■ HOW TO COMPLETE THIS TASK ■
Reproduce the lines in the rows below, from the line containing "TL-PA7017 KIT" up to and including the line containing "Promote your venue", and omit the pictures from your answer.

■ ENTRIES SUPPLIED ■
::::

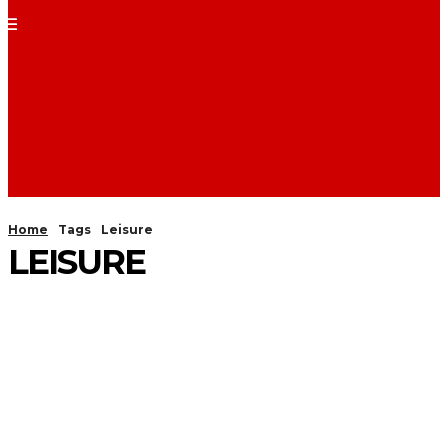
Home
Tags
Leisure
LEISURE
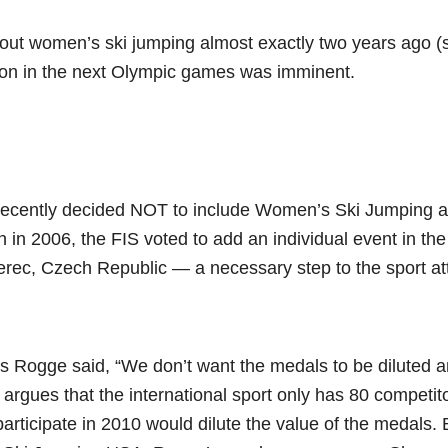
bout women’s ski jumping almost exactly two years ago 
sion in the next Olympic games was imminent.
 recently decided NOT to include Women’s Ski Jumping 
 in 2006, the FIS voted to add an individual event in th
rec, Czech Republic — a necessary step to the sport at
 Rogge said, “We don’t want the medals to be diluted 
e argues that the international sport only has 80 competi
participate in 2010 would dilute the value of the medals. 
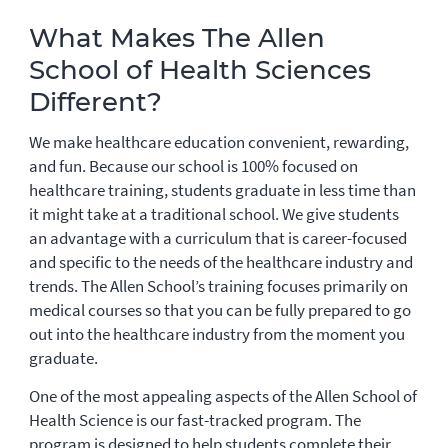
What Makes The Allen
School of Health Sciences
Different?
We make healthcare education convenient, rewarding,
and fun. Because our school is 100% focused on
healthcare training, students graduate in less time than
it might take at a traditional school. We give students
an advantage with a curriculum that is career-focused
and specific to the needs of the healthcare industry and
trends. The Allen School’s training focuses primarily on
medical courses so that you can be fully prepared to go
out into the healthcare industry from the moment you
graduate.
One of the most appealing aspects of the Allen School of
Health Science is our fast-tracked program. The
program is designed to help students complete their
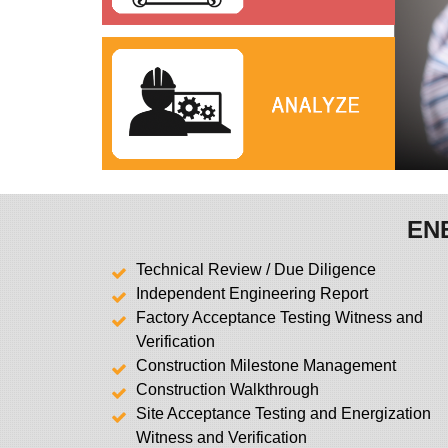
EN
Technical Review / Due Diligence
Independent Engineering Report
Factory Acceptance Testing Witness and
Verification
Construction Milestone Management
Construction Walkthrough
Site Acceptance Testing and Energization
Witness and Verification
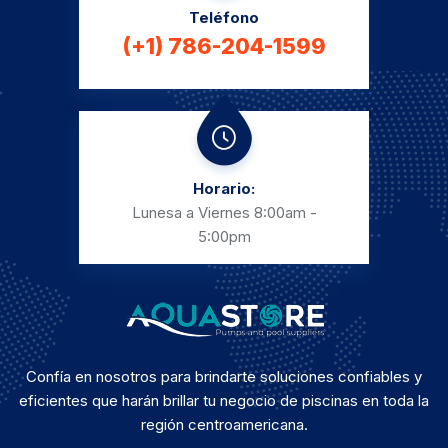
Teléfono
(+1) 786-204-1599
Horario:
Lunesa a Viernes
8:00am -
5:00pm
Confía en nosotros para brindarte soluciones confiables y
eficientes que harán brillar tu negocio de piscinas en toda la
región centroamericana.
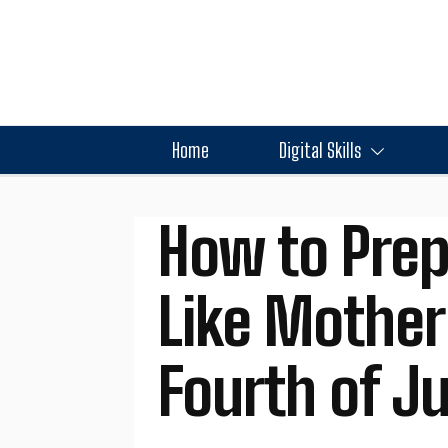
Home
Digital Skills
How to Prep
Like Mother
Fourth of Ju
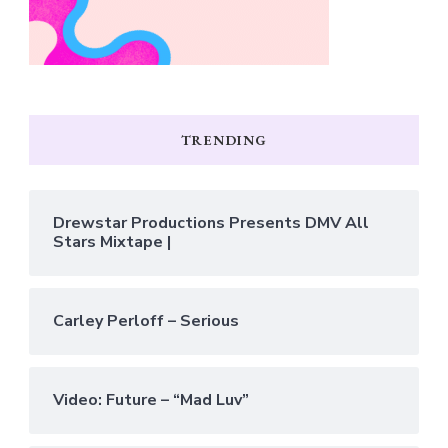
TRENDING
Drewstar Productions Presents DMV All
Stars Mixtape |
Carley Perloff – Serious
Video: Future – “Mad Luv”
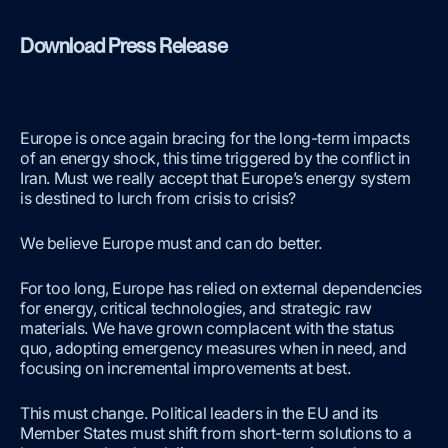
Download Press Release
Europe is once again bracing for the long-term impacts
of an energy shock, this time triggered by the conflict in
Iran. Must we really accept that Europe’s energy system
is destined to lurch from crisis to crisis?
We believe Europe must and can do better.
For too long, Europe has relied on external dependencies
for energy, critical technologies, and strategic raw
materials. We have grown complacent with the status
quo, adopting emergency measures when in need, and
focusing on incremental improvements at best.
This must change. Political leaders in the EU and its
Member States must shift from short-term solutions to a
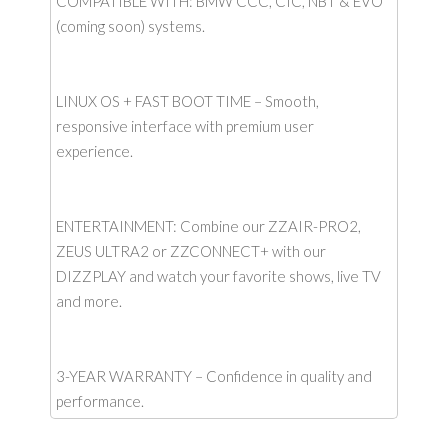
COMPATIBLE WITH: BMW CCC, CIC, NBT & EVO
(coming soon) systems.
LINUX OS + FAST BOOT TIME – Smooth,
responsive interface with premium user
experience.
ENTERTAINMENT: Combine our ZZAIR-PRO2,
ZEUS ULTRA2 or ZZCONNECT+ with our
DIZZPLAY and watch your favorite shows, live TV
and more.
3-YEAR WARRANTY – Confidence in quality and
performance.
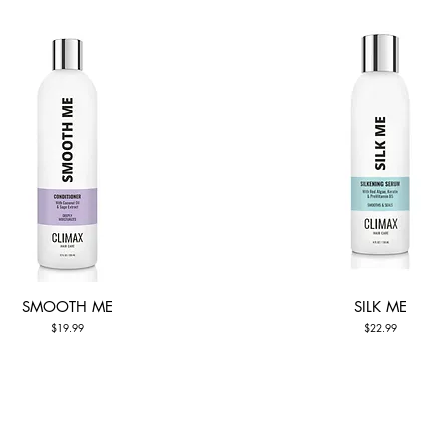
SMOOTH ME
SILK ME
Quick View
Quick View
Price
Price
$19.99
$22.99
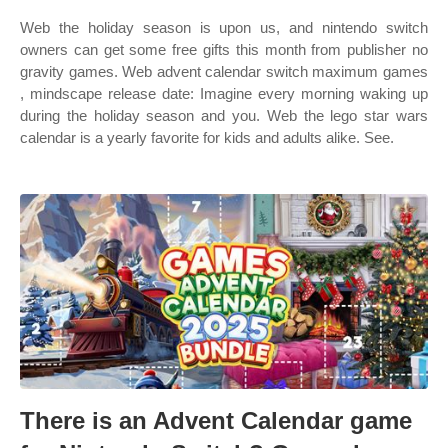
Web the holiday season is upon us, and nintendo switch
owners can get some free gifts this month from publisher no
gravity games. Web advent calendar switch maximum games
, mindscape release date: Imagine every morning waking up
during the holiday season and you. Web the lego star wars
calendar is a yearly favorite for kids and adults alike. See.
There is an Advent Calendar game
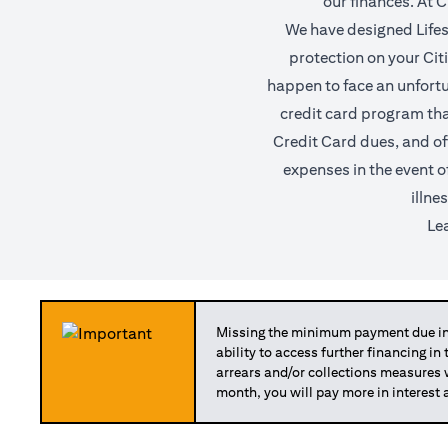
our finances. At C
We have designed Lifest
protection on your Citi 
happen to face an unfortun
credit card program tha
Credit Card dues, and of
expenses in the event o
illne
Le
Missing the minimum payment due in 
ability to access further financing in
arrears and/or collections measures
month, you will pay more in interest 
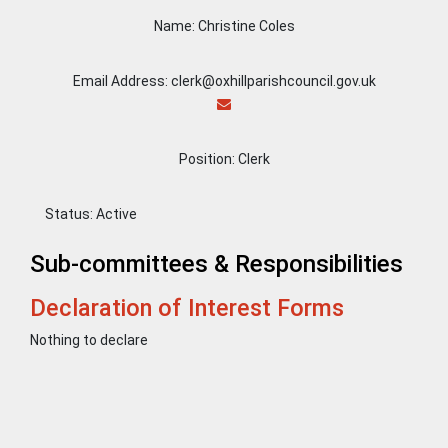
Name: Christine Coles
Email Address: clerk@oxhillparishcouncil.gov.uk
Position: Clerk
Status:
Active
Sub-committees & Responsibilities
Declaration of Interest Forms
Nothing to declare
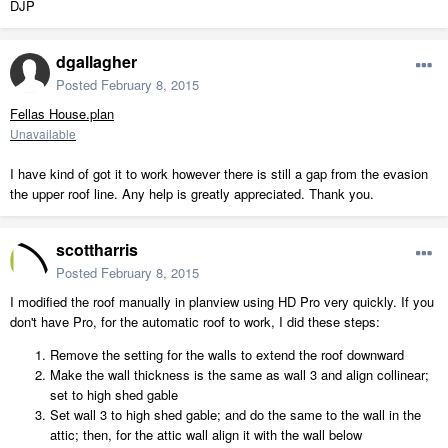
DJP
dgallagher
Posted
February 8, 2015
Fellas House.plan
Unavailable
I have kind of got it to work however there is still a gap from the evasion
the upper roof line. Any help is greatly appreciated. Thank you.
scottharris
Posted
February 8, 2015
I modified the roof manually in planview using HD Pro very quickly. If you
don't have Pro, for the automatic roof to work, I did these steps:
Remove the setting for the walls to extend the roof downward
Make the wall thickness is the same as wall 3 and align collinear;
set to high shed gable
Set wall 3 to high shed gable; and do the same to the wall in the
attic; then, for the attic wall align it with the wall below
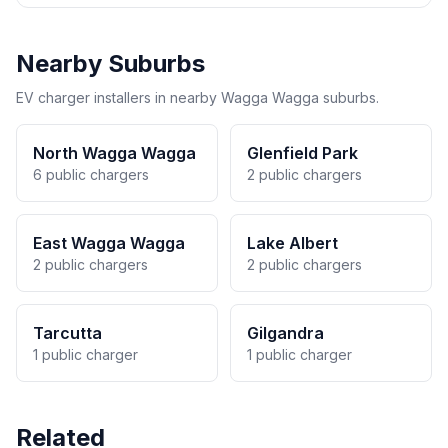
Nearby Suburbs
EV charger installers in nearby Wagga Wagga suburbs.
North Wagga Wagga
Glenfield Park
6 public chargers
2 public chargers
East Wagga Wagga
Lake Albert
2 public chargers
2 public chargers
Tarcutta
Gilgandra
1 public charger
1 public charger
Related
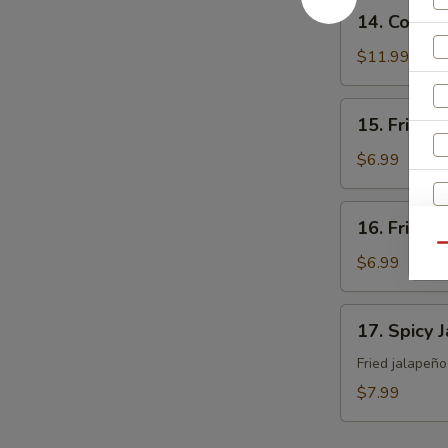
14.
14. Cocon
Coconut
Shrimp
$11.99
15.
15. Fried 
Fried
Sweet
$6.99
Potato
16.
16. Fried 
Fried
Qu
Japanese
$6.99
Tofu
W
17.
17. Spicy 
Spicy
Jalapeño
Fried jalapeñ
S
$7.99
N
S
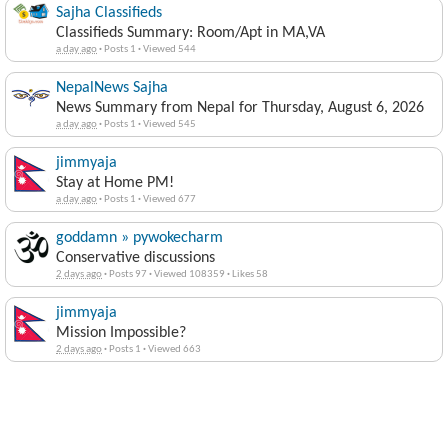
Sajha Classifieds
Classifieds Summary: Room/Apt in MA,VA
a day ago
·
Posts 1
·
Viewed 544
NepalNews Sajha
News Summary from Nepal for Thursday, August 6, 2026
a day ago
·
Posts 1
·
Viewed 545
jimmyaja
Stay at Home PM!
a day ago
·
Posts 1
·
Viewed 677
goddamn » pywokecharm
Conservative discussions
2 days ago
·
Posts 97
·
Viewed 108359
·
Likes 58
jimmyaja
Mission Impossible?
2 days ago
·
Posts 1
·
Viewed 663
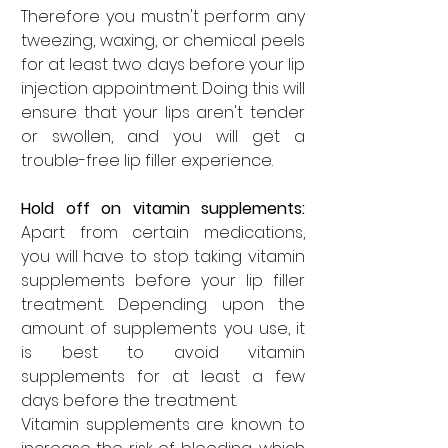
Therefore you mustn't perform any 
tweezing, waxing, or chemical peels 
for at least two days before your lip 
injection appointment. Doing this will 
ensure that your lips aren't tender 
or swollen, and you will get a 
trouble-free lip filler experience. 
Hold off on vitamin supplements: 
Apart from certain medications, 
you will have to stop taking vitamin 
supplements before your lip filler 
treatment. Depending upon the 
amount of supplements you use, it 
is best to avoid vitamin 
supplements for at least a few 
days before the treatment. 
Vitamin supplements are known to 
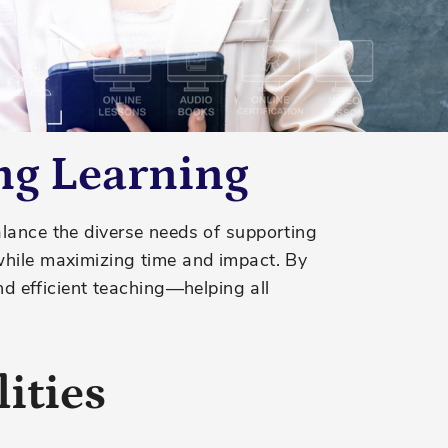
ng Learning
alance the diverse needs of supporting
while maximizing time and impact.
By
 efficient teaching—helping all
ities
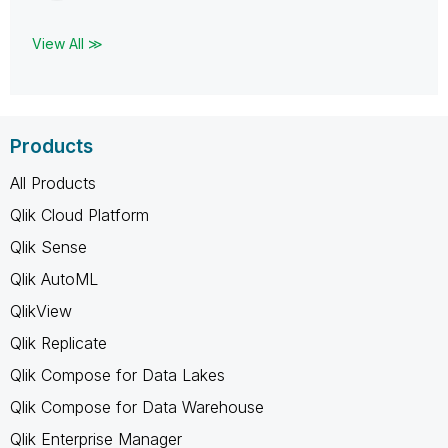
View All ≫
Products
All Products
Qlik Cloud Platform
Qlik Sense
Qlik AutoML
QlikView
Qlik Replicate
Qlik Compose for Data Lakes
Qlik Compose for Data Warehouse
Qlik Enterprise Manager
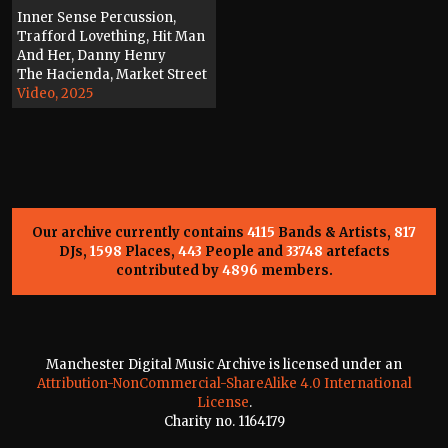
Inner Sense Percussion,
Trafford Lovething, Hit Man
And Her, Danny Henry
The Hacienda, Market Street
Video, 2025
Our archive currently contains
4115
Bands & Artists,
817
DJs,
1598
Places,
443
People and
33748
artefacts
contributed by
4896
members.
Manchester Digital Music Archive is licensed under an
Attribution-NonCommercial-ShareAlike 4.0 International
License
.
Charity no. 1164179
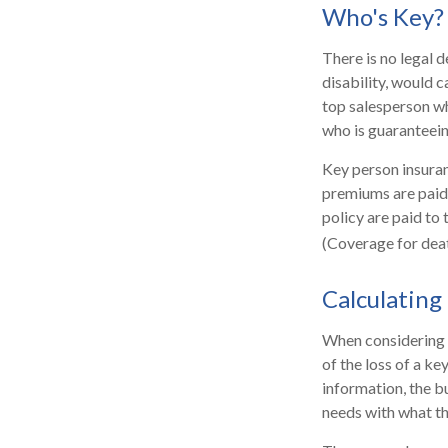
Who's Key?
There is no legal d
disability, would 
top salesperson w
who is guaranteein
Key person insuran
premiums are paid 
policy are paid to
(Coverage for deat
Calculating
When considering t
of the loss of a ke
information, the b
needs with what th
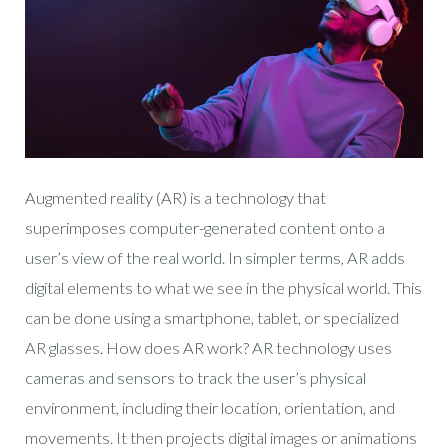
Augmented reality (AR) is a technology that
superimposes computer-generated content onto a
user’s view of the real world. In simpler terms, AR adds
digital elements to what we see in the physical world. This
can be done using a smartphone, tablet, or specialized
AR glasses. How does AR work? AR technology uses
cameras and sensors to track the user’s physical
environment, including their location, orientation, and
movements. It then projects digital images or animations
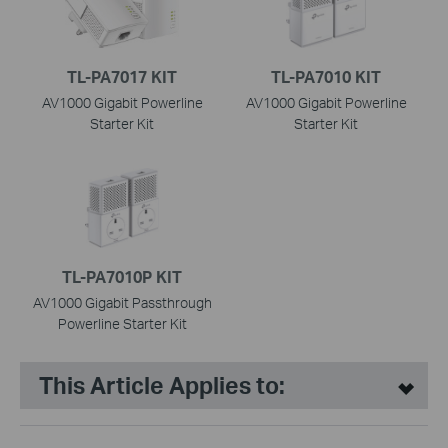
TL-PA7017 KIT
TL-PA7010 KIT
AV1000 Gigabit Powerline
AV1000 Gigabit Powerline
Starter Kit
Starter Kit
TL-PA7010P KIT
AV1000 Gigabit Passthrough
Powerline Starter Kit
This Article Applies to:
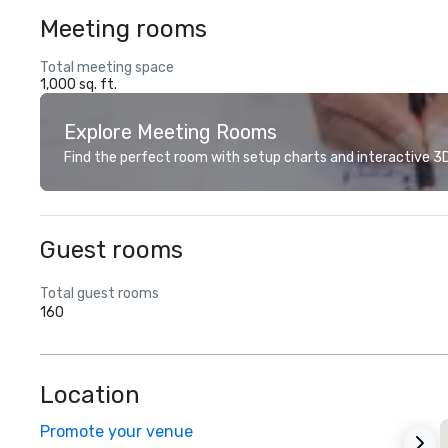
Meeting rooms
Total meeting space
1,000 sq. ft.
Explore Meeting Rooms
Find the perfect room with setup charts and interactive 3D 
Guest rooms
Total guest rooms
160
Location
Promote your venue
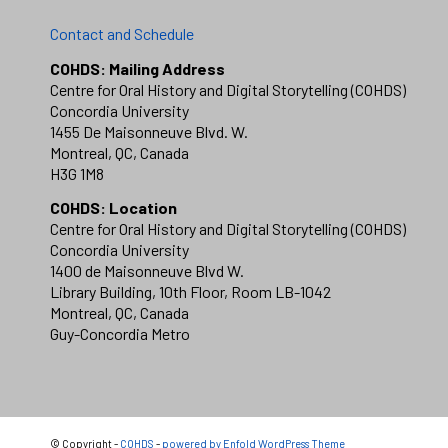
Contact and Schedule
COHDS: Mailing Address
Centre for Oral History and Digital Storytelling (COHDS)
Concordia University
1455 De Maisonneuve Blvd. W.
Montreal, QC, Canada
H3G 1M8
COHDS: Location
Centre for Oral History and Digital Storytelling (COHDS)
Concordia University
1400 de Maisonneuve Blvd W.
Library Building, 10th Floor, Room LB-1042
Montreal, QC, Canada
Guy-Concordia Metro
© Copyright -
COHDS
-
powered by Enfold WordPress Theme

::::

■ OUTPUT OF THE EXERCISE ■
TL-PA7017 KIT
TL-PA7010 KIT
AV1000 Gigabit Powerline
AV1000 Gigabit Powerline
Starter Kit
Starter Kit
TL-PA7010P KIT
AV1000 Gigabit Passthrough
Powerline Starter Kit
This Article Applies to:
Meeting rooms
Total meeting space
1,000 sq. ft.
Explore Meeting Rooms
Find the perfect room with setup charts and interactive 3D 
Guest rooms
Total guest rooms
160
Location
Promote your venue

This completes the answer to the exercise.